Adding to the uncertainty, a special congressional committee created by the debt measure is charged with coming up with an additional $1.2 trillion in cuts by the end of the year. And many analysts are concerned that some of those cuts could come from federal funding for Medicaid, which is among the largest expenses in many states. Medicaid, the joint federal-state health-care program for the poor and disabled, also represents by far the largest source of federal aid to states.
“They might be looking at Medicaid in the second round of cuts,” said Brian Sigritz, director of state fiscal studies at the National Association of State Budget Officers. “Transportation and infrastructure programs also could be cut back.”
Locally, officials are bracing for the worst.
District Mayor Vincent C. Gray is working to prioritize services in anticipation of federal cuts, according to a spokesman. The city expects to receive $2 billion in federal money this year. About 70 percent of that is for Medicaid, according to Natwar M. Gandhi, the District’s chief financial officer.
A memo circulating in the administration of Maryland Gov. Martin O’Malley (D) listed “good news” and “bad news” about the debt-ceiling deal.
The memo noted that averting a federal default reduces the likelihood of a downgrade in U.S. credit and improves the chances that Maryland will maintain its AAA bond rating, keeping the state’s borrowing costs low.
Cited among the “bad news” were caps on domestic spending.
Warren Deschenaux, the chief budget adviser to the Maryland General Assembly, said that while welfare and Medicaid are protected in the first phase of the deal, transportation, education and environmental programs are not.
“That will hurt gradually as cuts are phased in,” Deschenaux said. “The bigger problem is more long-term and related to constraints on defense spending, employment and wages. The potential is there for slower growth than we are used to, similar to the mid-90s.”
He added that to the extent that the commission “decides to open up” entitlements for cuts, “the direct budget pressure could become much more acute.”
O’Malley issued a statement Monday supporting the deal, saying that “recklessly driving our country into default would kill our fragile economic recovery.” But, he added, “so too would massive, irresponsible public sector cuts.”
Virginia officials said they would not speculate on the deal’s potential impact. “We really don’t know yet,” said Jeff Caldwell, a spokesman for Gov. Robert F. McDonnell (R).
Whatever the size of the eventual cuts in federal funding to states, they will come at an inopportune time. This year, the states had to close more than $100 billion in budget gaps, mostly through spending reductions that often affected programs previously considered sacrosanct.

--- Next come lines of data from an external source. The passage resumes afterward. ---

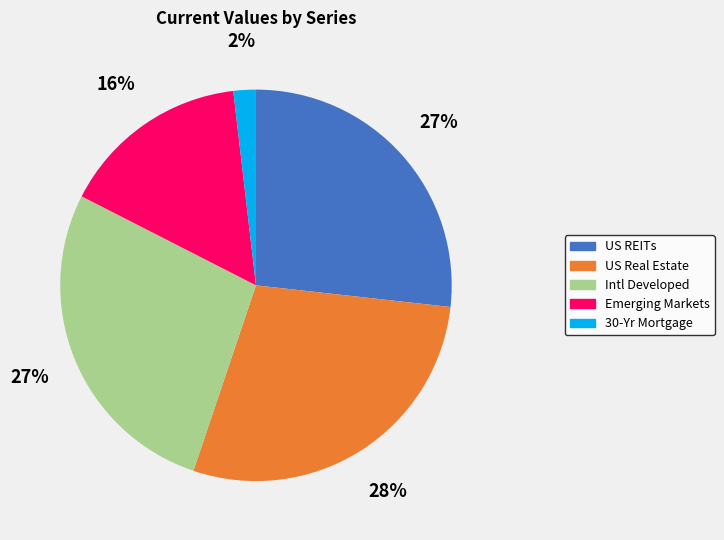

To the nearest percent, what is the combined percentage of 30-Yr Mortgage and Intl Developed?

29%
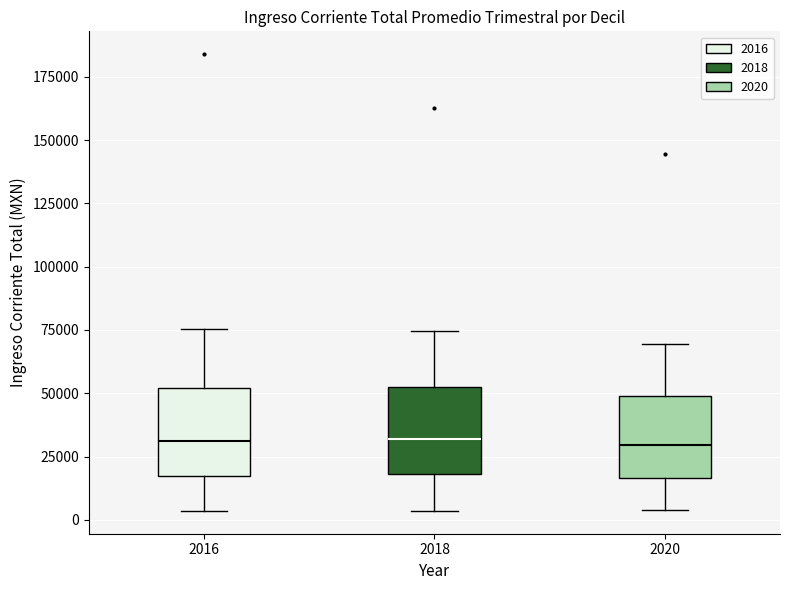

Reading left to right, read every box against the y-axis: the position of its median line, the range the box covers, and the ends of its whiskers. The values are not printed on the chart, so give them approximately, as read against the axis.

2016: median 30000, box 15000 to 50000, whiskers 5000 to 75000
2018: median 30000, box 20000 to 50000, whiskers 5000 to 75000
2020: median 30000, box 15000 to 50000, whiskers 5000 to 70000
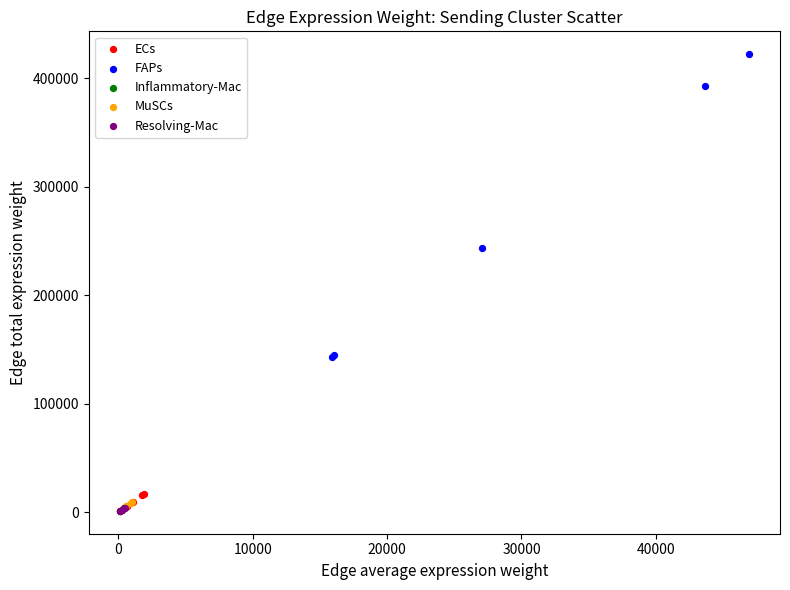

Which series contains the highest Y value?

FAPs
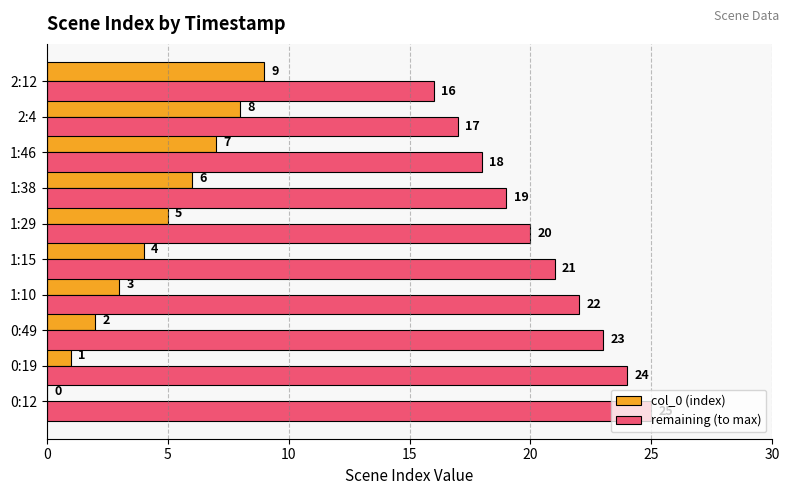

What are all the series names shown in the legend?

col_0 (index), remaining (to max)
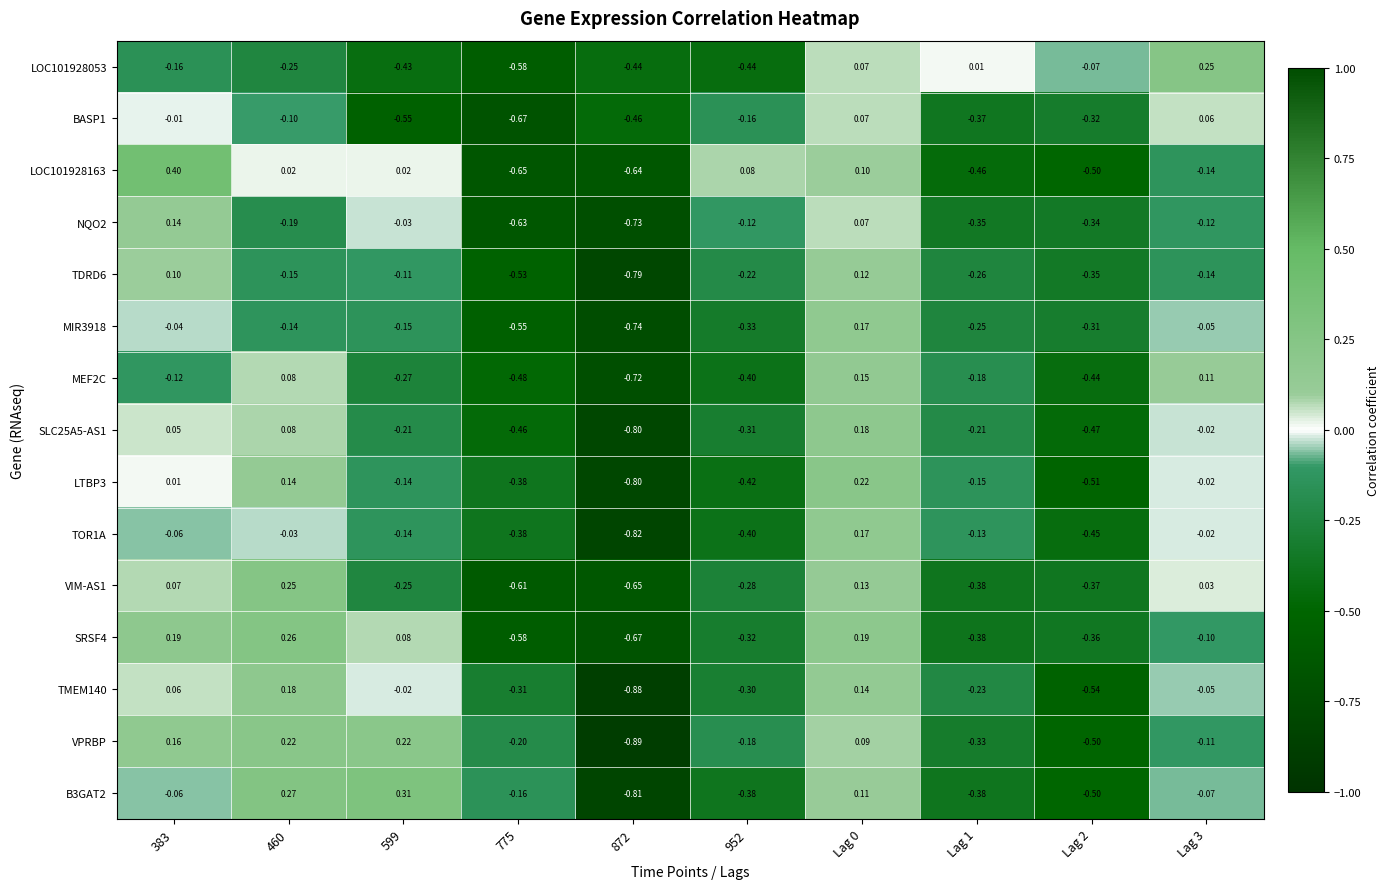

How many values in the SRSF4 series exceed 0?

4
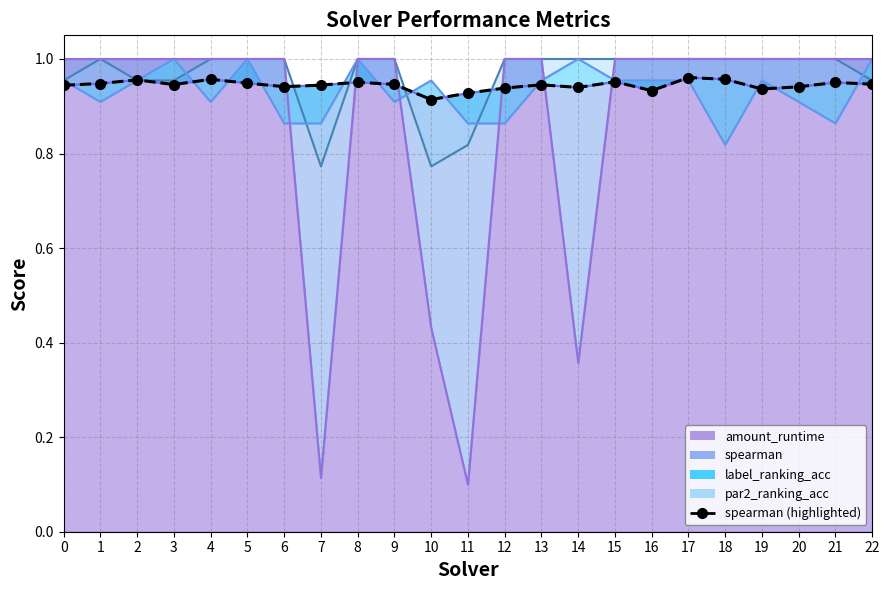

Reading right to left, what are all the values shown in this chart?

22=0.9	21=1.0	20=0.9	19=0.9	18=1.0	17=1.0	16=0.9	15=1.0	14=0.9	13=0.9	12=0.9	11=0.9	10=0.9	9=0.9	8=1.0	7=0.9	6=0.9	5=0.9	4=1.0	3=0.9	2=1.0	1=0.9	0=0.9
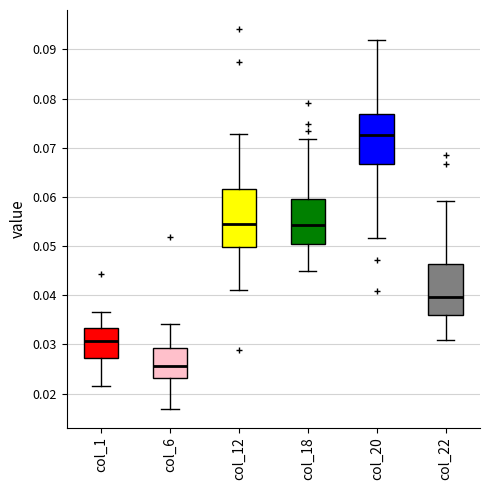

Reading left to right, transcribe this box plot: for each box, give where its median line is, the range the box spans, and where its two whiskers end, as read against the y-axis. The values are not printed on the chart, so give them approximately, as read against the axis.

col_1: median 0.031, box 0.027 to 0.033, whiskers 0.021 to 0.037
col_6: median 0.026, box 0.023 to 0.029, whiskers 0.017 to 0.034
col_12: median 0.055, box 0.050 to 0.062, whiskers 0.041 to 0.073
col_18: median 0.054, box 0.050 to 0.059, whiskers 0.045 to 0.072
col_20: median 0.073, box 0.067 to 0.077, whiskers 0.052 to 0.092
col_22: median 0.040, box 0.036 to 0.046, whiskers 0.031 to 0.059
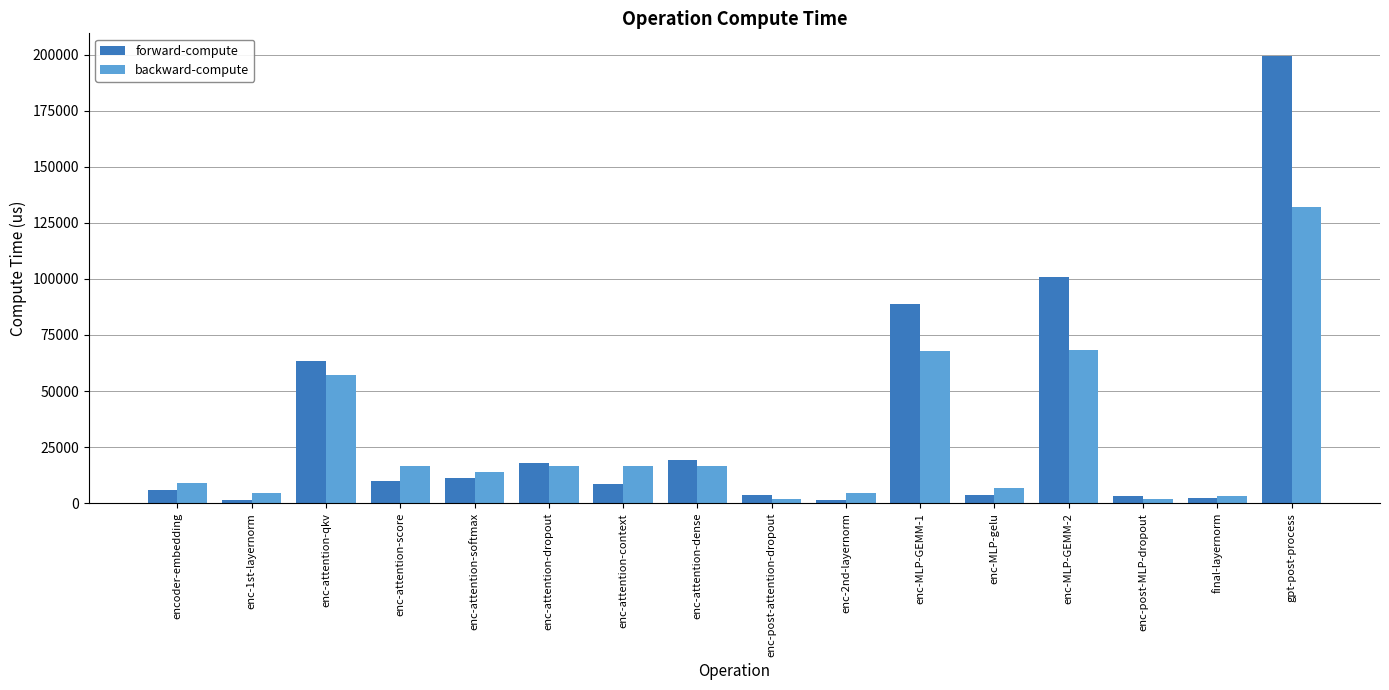

How many data points in forward-compute are less than 10043?

8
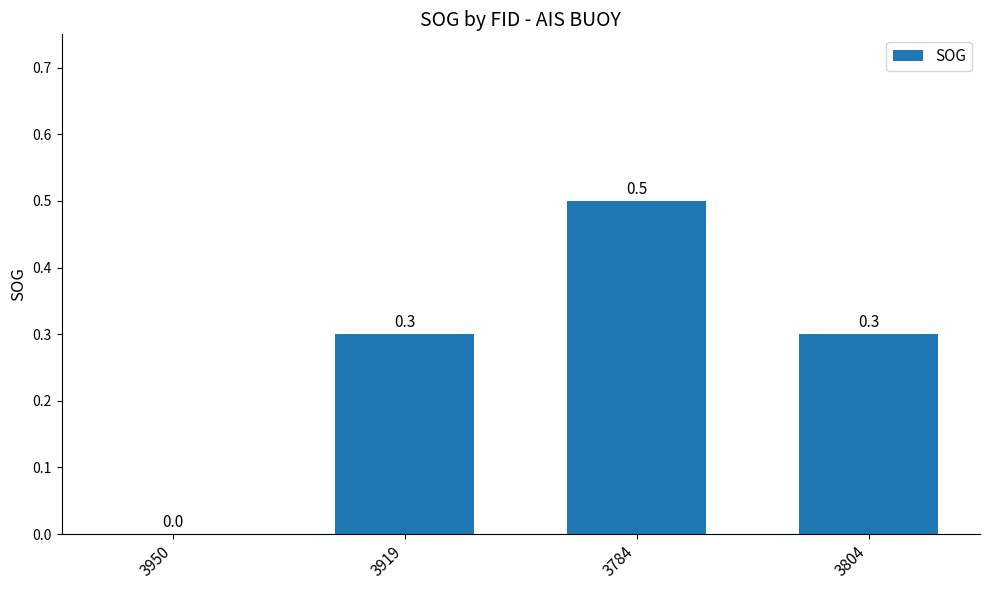

How many values exceed 0?

3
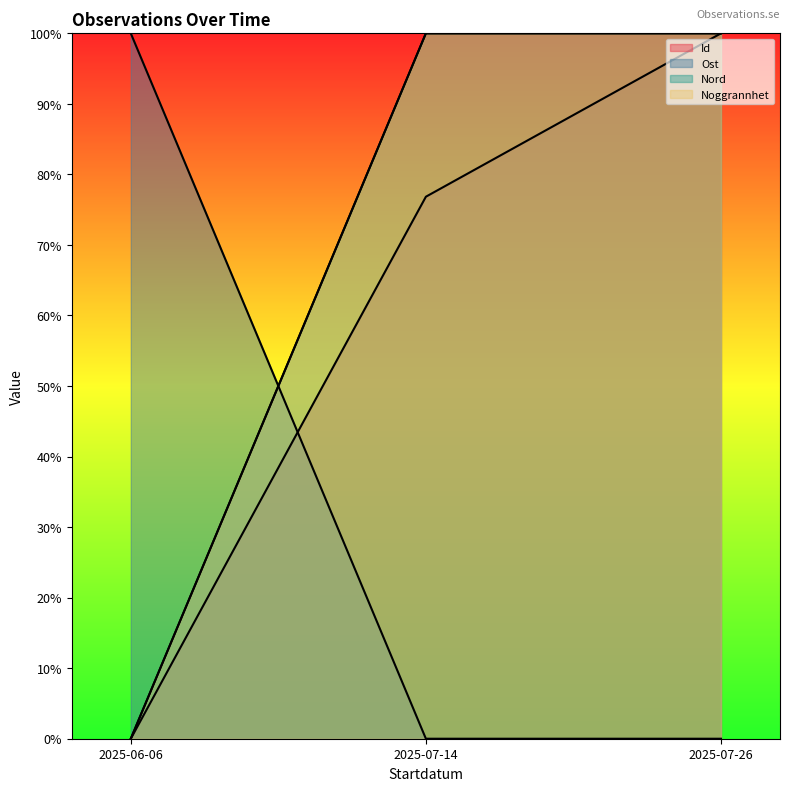

What is the sum of all Nord values?

2.0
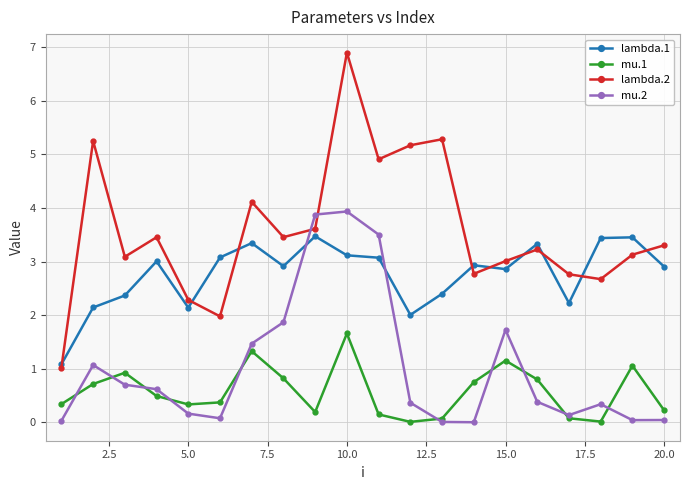

Which series has the largest range (max minus min)?

lambda.2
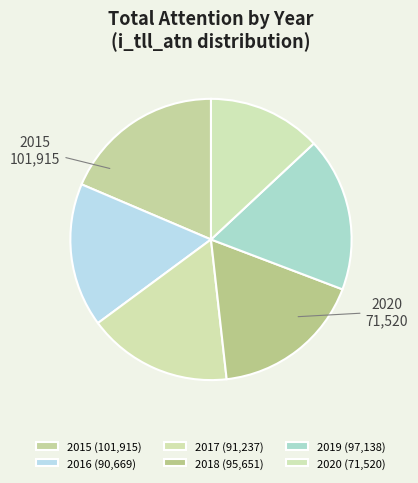

Combined, what portion of the pie is 2017 and 2018?

34.1%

That came on top of about $400 billion in budget shortfalls in the previous three fiscal years, caused by diminished revenue coupled with a surge in the demand for social service programs during the recession.
The Center on Budget and Policy Priorities says that in the wake of the recession, 34 states have cut K-12 education funding, 43 have reduced college funding, and 31 have slashed money for health care.
In all, state and local governments have cut 577,000 jobs since 2008, accelerating the unemployment rate.
For states, “the uncertainty remains,” said Kil Huh, a director of research at the Pew Center on the States. “This is going to translate into some reduction for states. Where they are and how deep they are, we don’t know yet. But they don’t come at a good time.”
Staff writers Nikita Stewart and John Wagner contributed to this report.